Maryland Tour 2 – Lower Western Shore – Prince George’s, Charles, and St. Mary’s Counties

Set in the rural landscapes of southern Maryland, this tour promises a rich immersion into four-centuries of Maryland’s agricultural landscape. 

Our first stop is Wyoming (circa 1760, 1800 and 1850), a well-preserved, gambrel-roofed frame house displaying a plan and form highly reflective of the Chesapeake with a pent chimney and telescoping additions. Next, we will visit a trio of mid-20th-century resources that were part of a community known as the Moyaone Reserve that focused on environmental conservation. The Kenah and Wagner houses are

Wagner House

two vernacular mid-century-Modern, owner-built dwellings, designed in sympathy with their natural landscapes.

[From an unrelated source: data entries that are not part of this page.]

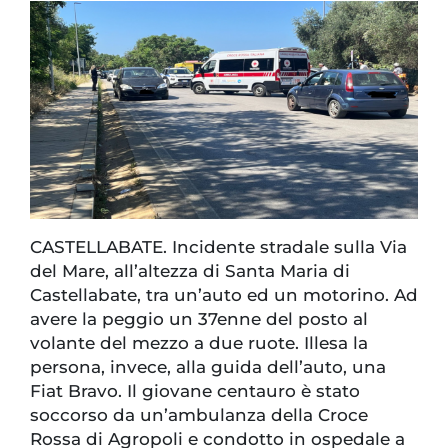
CASTELLABATE. Incidente stradale sulla Via
del Mare, all’altezza di Santa Maria di
Castellabate, tra un’auto ed un motorino. Ad
avere la peggio un 37enne del posto al
volante del mezzo a due ruote. Illesa la
persona, invece, alla guida dell’auto, una
Fiat Bravo. Il giovane centauro è stato
soccorso da un’ambulanza della Croce
Rossa di Agropoli e condotto in ospedale a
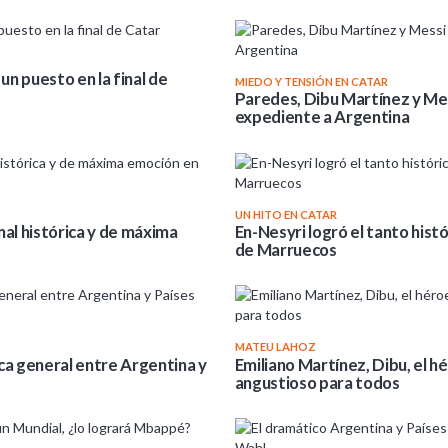
un puesto en la final de
MIEDO Y TENSIÓN EN CATAR
Paredes, Dibu Martínez y Messi
expediente a Argentina
UN HITO EN CATAR
nal histórica y de máxima
En-Nesyri logró el tanto histó
de Marruecos
MATEU LAHOZ
ca general entre Argentina y
Emiliano Martínez, Dibu, el 
angustioso para todos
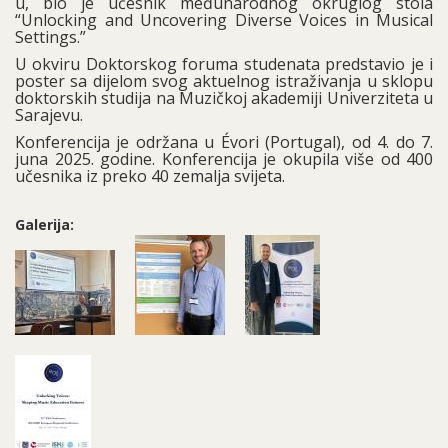
u, bio je učesnik međunarodnog okruglog stola
“Unlocking and Uncovering Diverse Voices in Musical
Settings.”
U okviru Doktorskog foruma studenata predstavio je i
poster sa dijelom svog aktuelnog istraživanja u sklopu
doktorskih studija na Muzičkoj akademiji Univerziteta u
Sarajevu.
Konferencija je održana u Évori (Portugal), od 4. do 7.
juna 2025. godine. Konferencija je okupila više od 400
učesnika iz preko 40 zemalja svijeta.
Galerija:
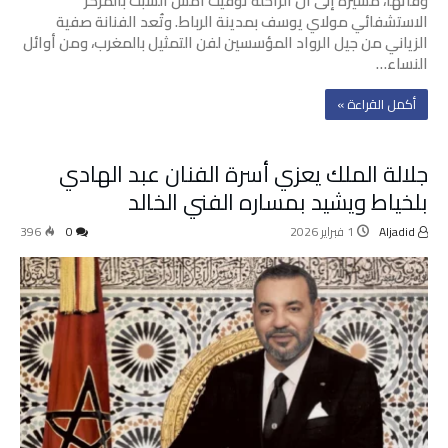
وفاتها، مشيرة إلى أن الراحلة توفيت أمس السبت بالمركز
الاستشفائي مولاي يوسف بمدينة الرباط. وتُعد الفنانة صفية
الزياني من جيل الرواد المؤسسين لفن التمثيل بالمغرب، ومن أوائل
النساء…
‫أكمل القراءة »‬
جلالة الملك يعزي أسرة الفنان عبد الهادي
بلخياط ويشيد بمساره الفني الخالد
Aljadid
1 فبراير 2026
0
396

Nearby Hard Bargain Farm, the inspiration for the Moyaone Reserve, features a 1924 house and landscaped gardens along with a 20th-century farm yard. Originally intended as an agricultural getaway created by a Washington, DC artist and her husband, the house and farm currently serve as the headquarters for a non-profit foundation focusing on environmental education and a partner with Mount Vernon to preserve the Potomac River viewshed. We will lunch in the foundation’s Living Building, one of 13 projects worldwide to achieve full Living Building Challenge certification. The afternoon will showcase early Chesapeake building forms, materials and methods.  La Grange (circa 1760; 1830s) was home to Dr.James Craik, who later moved to Alexandria and treated George Washington. One of the most significant mid-18th-century houses in the region, La Grange represents the emergence on Maryland’s Western Shore of the Georgian plan and design aesthetic. Sarum, built in 1717, but with a carefully-executed 20th-century restoration, offers the chance to see early construction methods such as its timber-framing with tilted-false plate and subtle evidence of an early stair tower. We will make a quick stop at Port Tobacco, an early-18th-century port town that became one of the largest settlements on Maryland’s Western Shore before its decline in the mid-19th century due to the silting up of the Port Tobacco River. We will visit St. Francis Church, the oldest continually-used Catholic church in English America, and Newtown Manor, a 1789 Jesuit province house. On our way to dinner, we will explore the multi-phased Bond-Simms tobacco barn featuring early log construction, tilted false plates and a rare example of a tobacco prize. We will end the day at Sotterley, one of the most intact 18th- century plantations in Maryland. The property features a 1702 earthfast house with several later 18th-century expansions and a robust Colonial Revival rehabilitation, an intact circa 1830s slave quarter, and a beautiful vista of the Patuxent River.